Name Geographical localization/populations
Amok Southeast Asian Austronesians
Dhat syndrome (dhātu), shen-k'uei, jiryan India; Taiwan
Koro, suk yeong, jinjin bemar Southeast Asia, India, China
Latah Malaysia and Indonesia
Ataque de nervios Mexico, Central and South America
Pa-leng (frigophobia) Taiwan; Southeast Asia
Pibloktoq (Arctic hysteria) Inuit living within the Arctic Circle
Susto, espanto Mexico, Central and South America
Taijin kyofusho, shinkeishitsu (anthropophobia) Japan
Ufufuyane, saka Kenya; southern Africa (among Bantu, Zulu, and affiliated groups)
Uqamairineq [ru] Inuit living within the Arctic Circle
Fear of Windigo Indigenous people of north-east America

Other examples

Though "the ethnocentric bias of Euro-American psychiatrists has led to the idea that culture-bound syndromes are confined to non-Western cultures", within the contiguous United States, the consumption of kaolin, a type of clay, has been proposed as a culture-bound syndrome observed in African Americans in the rural South, particularly in areas in which the mining of kaolin is common.

In South Africa, among the Xhosa people, the syndrome of amafufunyana is commonly used to describe those believed to be possessed by demons or other malevolent spirits.
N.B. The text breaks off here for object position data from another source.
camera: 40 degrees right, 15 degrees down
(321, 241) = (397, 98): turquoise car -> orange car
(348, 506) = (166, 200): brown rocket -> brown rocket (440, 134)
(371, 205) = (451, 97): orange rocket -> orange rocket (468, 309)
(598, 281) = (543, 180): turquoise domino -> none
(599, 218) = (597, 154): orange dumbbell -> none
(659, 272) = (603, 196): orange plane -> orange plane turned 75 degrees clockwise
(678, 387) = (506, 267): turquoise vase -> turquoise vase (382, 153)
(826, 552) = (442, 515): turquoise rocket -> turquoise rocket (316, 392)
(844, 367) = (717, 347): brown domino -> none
Traditional healers in the culture usually perform exorcisms in order to drive off these spirits. Upon investigating the phenomenon, researchers found that many of the people claimed to be affected by the syndrome exhibited the traits and characteristics of schizophrenia.

Some researchers have suggested that both premenstrual syndrome (PMS) and the more severe premenstrual dysphoric disorder (PMDD), which have currently unknown physical mechanisms, are Western culture-bound syndromes. However, this is controversial.
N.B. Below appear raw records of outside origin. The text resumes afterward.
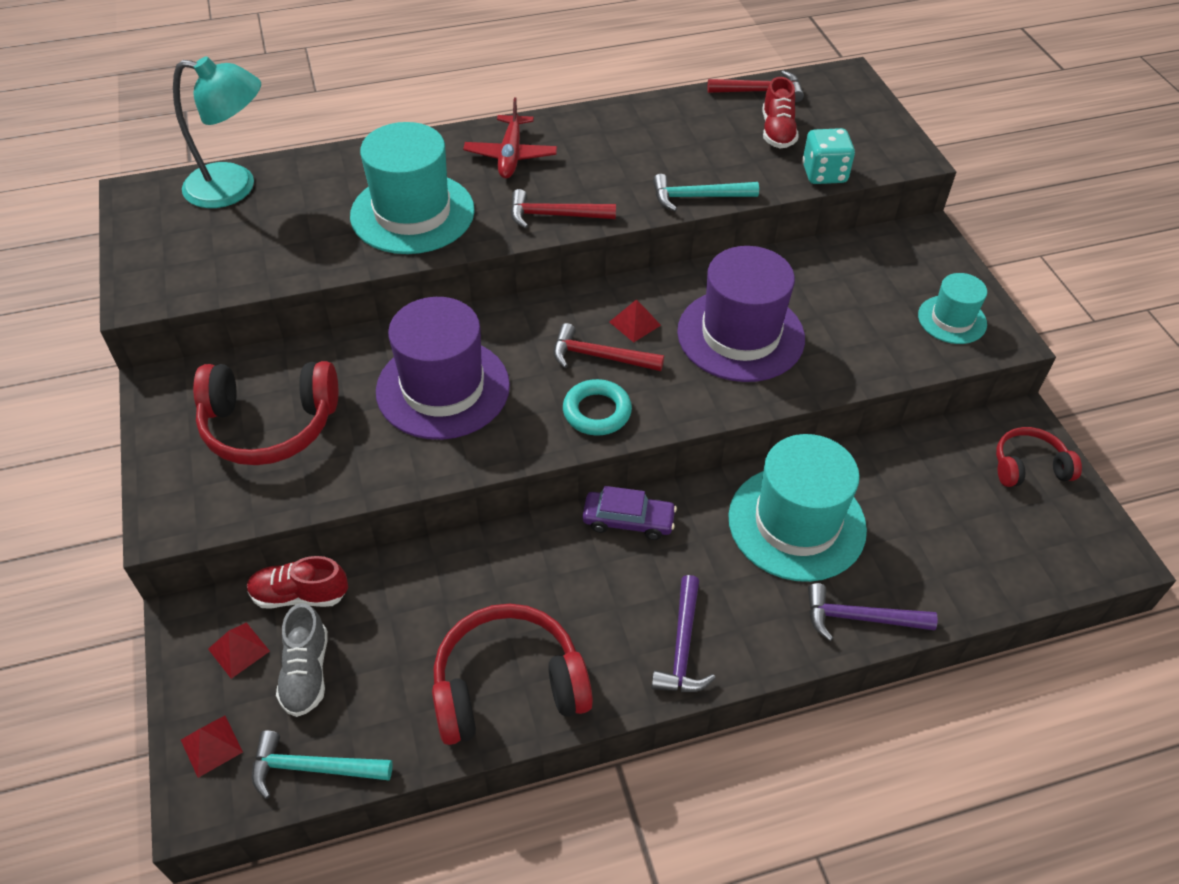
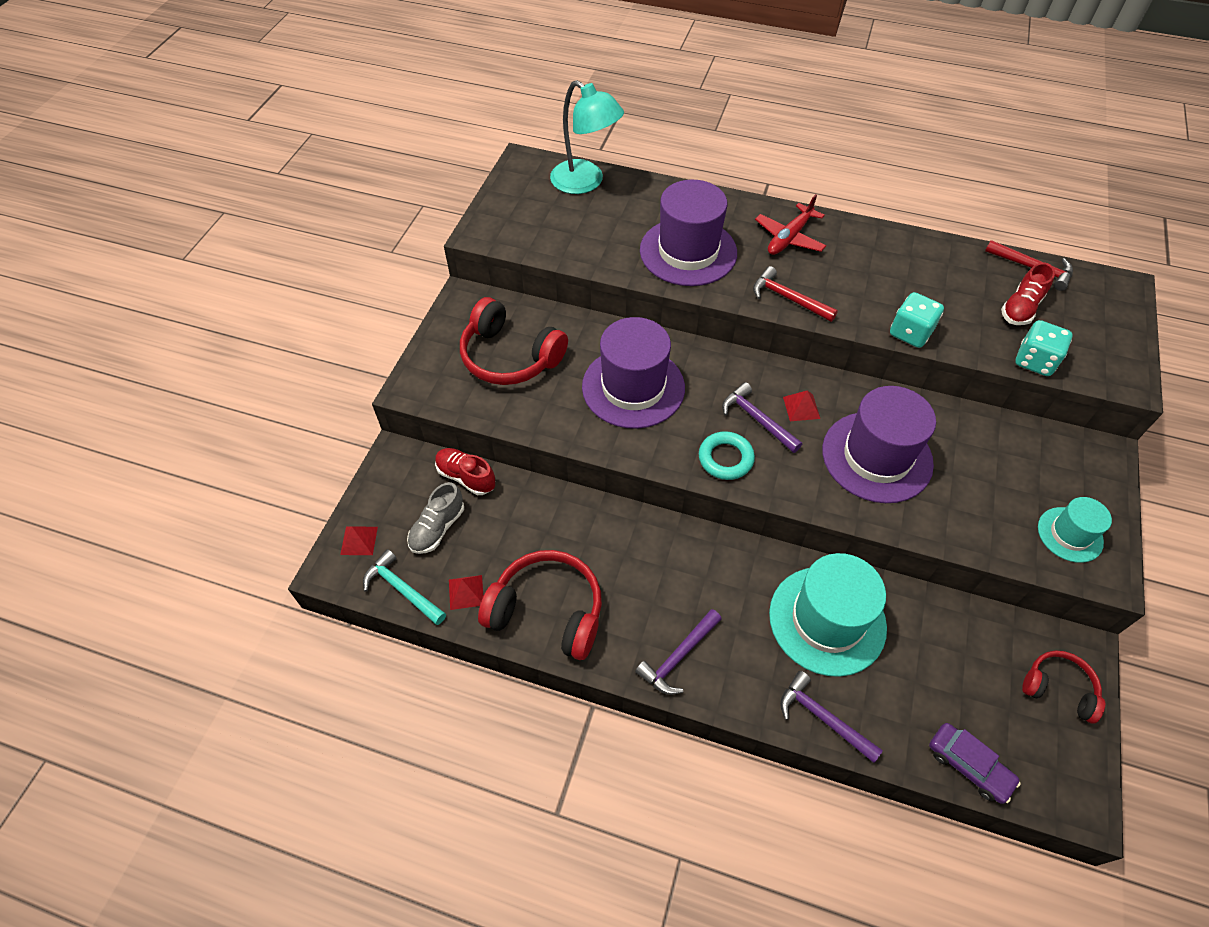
camera: 35 degrees right, 5 degrees up
(239, 650) = (410, 491): red pyramid -> red pyramid (466, 592)
(412, 213) = (688, 252): turquoise hat -> purple hat
(599, 356) = (757, 419): red hammer -> purple hammer
(628, 521) = (704, 548): purple car -> purple car (968, 765)
(697, 197) = (910, 333): turquoise hammer -> turquoise dice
Tarantism is an expression of mass psychogenic illness documented in Southern Italy since the 11th century.

Morgellons is a rare self-diagnosed skin condition that has been described as "a socially transmitted disease over the Internet".
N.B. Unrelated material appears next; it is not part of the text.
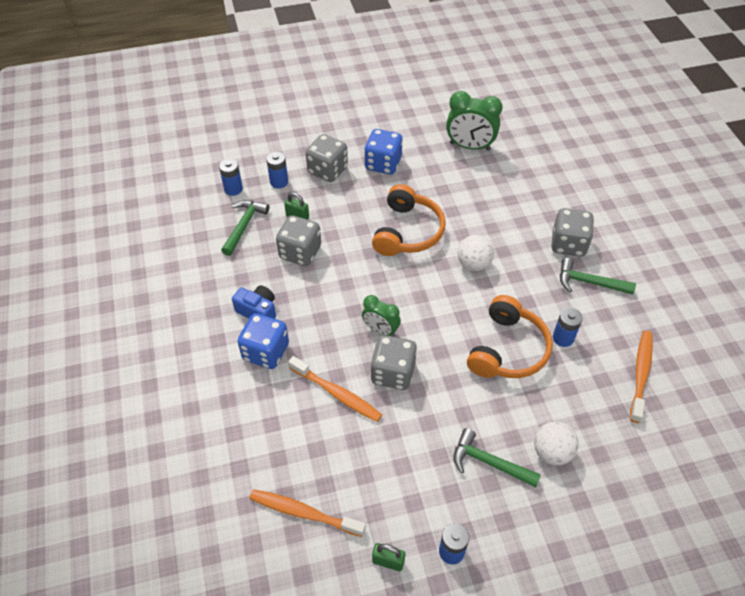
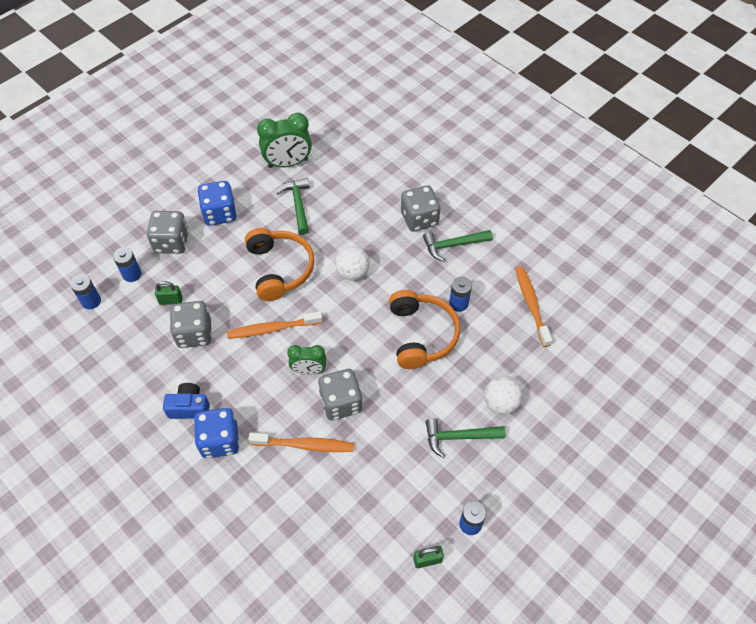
camera: 30 degrees left, 5 degrees up
(244, 226) = (125, 332): green hammer -> green hammer (298, 205)
(304, 513) = (338, 560): orange toothbrush -> orange toothbrush (272, 329)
Vegetative-vascular dystonia can be considered an example of somatic condition formally recognised by local medical communities in former Soviet Union countries, but not in Western classification systems. Its umbrella term nature as neurological condition also results in diagnosing neurotic patients as neurological ones, in effect substituting possible psychiatric stigma with culture-bound syndrome disguised as a neurological condition.

Refugee children in Sweden have been known to fall into coma-like states on learning their families will be deported. The condition, known in Swedish as uppgivenhetssyndrom, or resignation syndrome, is believed to only exist among the refugee population in Sweden, where it has been prevalent since the early part of the 21st century. In a 130-page report on the condition commissioned by the government and published in 2006, a team of psychologists, political scientists, and sociologists hypothesized that it was a culture-bound syndrome.

A startle disorder similar to latah, called imu [ja] (sometimes spelled imu:), is found among Ainu people, both Sakhalin Ainu and Hokkaido Ainu.

A condition similar to piblokto, called menerik [ru] (sometimes meryachenie), is found among Yakuts, Yukaghirs, and Evenks living in Siberia.

The trance-like violent behavior of the Viking age berserkers – behavior that disappeared with the arrival of Christianity – has been described as a culture-bound syndrome.